This may seem an odd speargun layout to us today, but it was designed when the mechanical speargun world was ruled by the then mighty spring gun which included 2 metre long monsters. Unfortunately the spring gun, some of which took considerable strength to reload, was an inefficient weapon unless maintained in first-class condition and the band gun was limited by the poor quality of rubber used initially, however once World War II was over things began to change very rapidly.

The gun type most usually associated with "dry barrels" was the "air bubble", compression type spring gun, but it was killed off by the perfection of pneumatic spearguns which held compressed air for very long periods. Early pneumatic spearguns tended to have slow leaks, so the guns required pumping up more often, but they only had small capacity reservoirs which required a lower number of pump strokes, being high compression ratio weapons. Today we use relatively high pressure, low compression ratio, pneumatic underwater weapons.
 
Great thread Pete. I love this stuff. Design is big with me and I love to theorise and draw ideas.

While working on some recent ideas I worked on the idea of a forward latch trigger using a slot in the spear just behind the tip. This would connest via a pushrod to the rear trigger. This gets around the problem of having the trigger mechanism inside the pressure chamber. Might have guessed it had been done before although I had never seen or heard of it. Just goes to show that even when you invent something then there's nothing new.

All the pnemo guns I've used were wet barrel until I bought my Mamba and I'd never thought of just emptying out the water above the surface. So simple a concept although not quite as simple as it seems when you get into the seals etc.

Again, great thread. Thanks.

Dave.
 
Today we use relatively high pressure, low compression ratio, pneumatic underwater weapons.

Pete is there an ideal ratio between the size of resevoir and the barrel internal volume displaced between the loaded and unloaded state?

For a fixed piston travel (gun length) and a set internal barrel diameter there would be a fixed volume. The compression ratio would be therefore dependant on the resevoir volume (volume with gun loaded) compared to this fixed barrel volume. Yes?

A large resevoir volume would mean the gun was hard to load in that the initial force to compress the air using the spear would be nearly as much as the final force needed to fully load the gun. Conversely a small resevoir would start to load easy and then become extremely difficult.

Presumably a large resevoir provides more force to the spear during all of the piston travel, even when the spear has nearly left the gun the air pressure behind the piston is still high and therefore pushing hard.

Is the only drawback of a large resevoir the physical size. Large resevoir guns must be quite bouyant although maybe heavier gauge material is needed for a bigger container?

Your thoughts/answers would be appreciated.

Dave.

**Task directions:** Reproduce word for word the part of the speargun discussion starting with "Pete is there" and going on through "therefore pushing hard.".

**Dataset content:**
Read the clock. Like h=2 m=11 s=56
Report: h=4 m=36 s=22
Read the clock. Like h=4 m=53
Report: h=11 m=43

**Full solution:**
Pete is there an ideal ratio between the size of resevoir and the barrel internal volume displaced between the loaded and unloaded state?

For a fixed piston travel (gun length) and a set internal barrel diameter there would be a fixed volume. The compression ratio would be therefore dependant on the resevoir volume (volume with gun loaded) compared to this fixed barrel volume. Yes?

A large resevoir volume would mean the gun was hard to load in that the initial force to compress the air using the spear would be nearly as much as the final force needed to fully load the gun. Conversely a small resevoir would start to load easy and then become extremely difficult.

Presumably a large resevoir provides more force to the spear during all of the piston travel, even when the spear has nearly left the gun the air pressure behind the piston is still high and therefore pushing hard.